L’organisme Piétons Québec s’inquiète de la tendance lourde à la détérioration du bilan de sécurité routière pour les piétons. Il plaide notamment et depuis longtemps pour l’aménagement de rues qui garantissent leur sécurité.

Un rapport produit en octobre dernier par un comité d’experts sur la sécurité des piétons recommande, lui, et entre autres, «d’accroître la sensibilisation faite auprès des conducteurs de véhicules routiers sur le lien entre la vitesse et les risques pour les piétons», de «fournir des outils aux décideurs et aux concepteurs municipaux afin qu’ils prennent des décisions éclairées quant aux bonnes pratiques concernant les aménagements destinés aux piétons» et que ces aménagements «favorisent le respect des limites de vitesse, particulièrement là où il y a présence d’usagers vulnérables».

Quant à nous tous, «usagers vulnérables» — car nous sommes tous piétons à un moment ou l’autre (bien que certains le soient plus que d’autres) —, soyons toujours le plus possible vigilants.

Prenons garde à nos vies! Ne perdons jamais de vue que nous sommes vulnérables.

Quant à nous, propriétaires de véhicules, soyons en permanence conscients que même la meilleure vigilance du monde des piétons — de nous tous en tant que piétons — ne réduira jamais les conséquences d’un impact entre 1000 ou 2000 kilos d’acier et nos êtres de chair et d’os.
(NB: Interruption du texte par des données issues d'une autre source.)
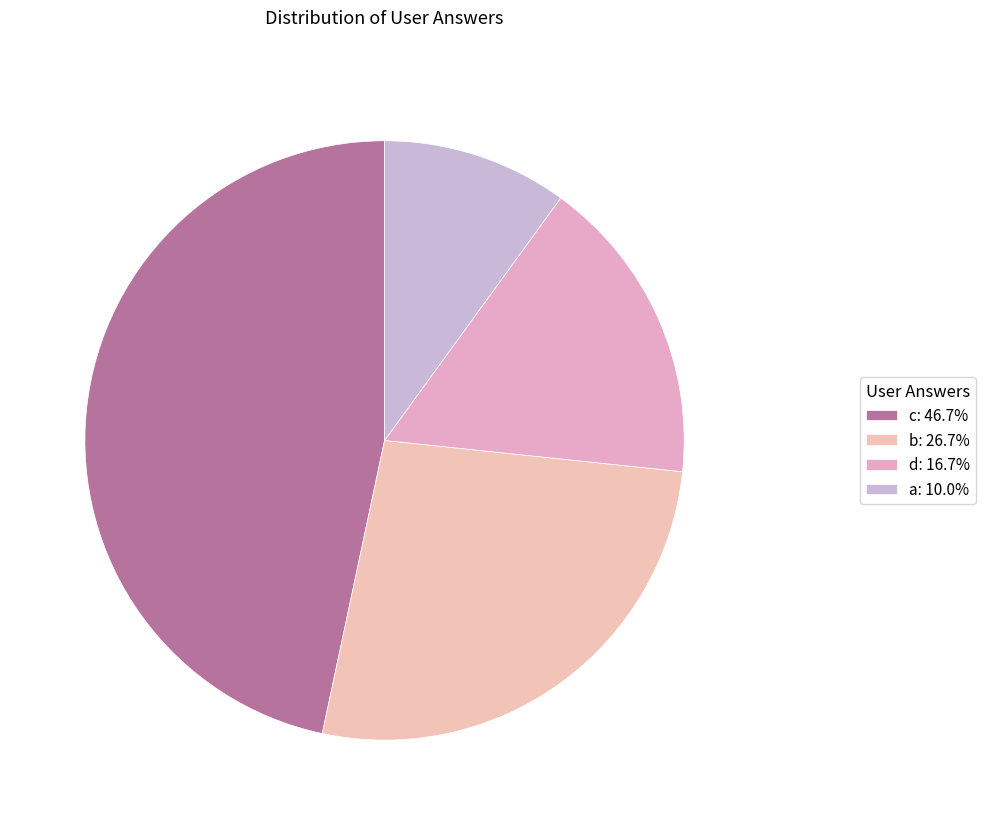

What is the largest slice in the pie chart?

c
Ce qui vaut sur la route vaut pour tout : pensons aux plus vulnérables.

Et, pour nous y aider, des amendes pour certaines infractions devraient être plus salées. Ce, parce qu’il n’y a pas que des distractions et des distraits. Il y a aussi de dangereux insouciants irresponsables. On en voit tous les jours brûler volontairement et consciemment des feux qui passent au rouge.

De vrais accidents totalement imprévisibles continueront toujours de se produire. C’est une chose.

Mais, svp, pas d’indulgence pour les imbéciles. Pas d’indulgence pour les têtes brûlées qui provoquent des accidents en quelque sorte sciemment en raison de leur propension à ne penser qu’à eux, à toujours se croire seuls au monde. Pas d’indulgence pour ceux qui trop souvent ne redoublent pas de vigilance aux feux de circulation, aux Stop, aux intersections et aux passages pour piétons, notamment. Là, on n’est pas dans des accidents accidentels. On est dans autre chose. On est dans des crimes.

Bien conduire, c’est savoir bien se conduire.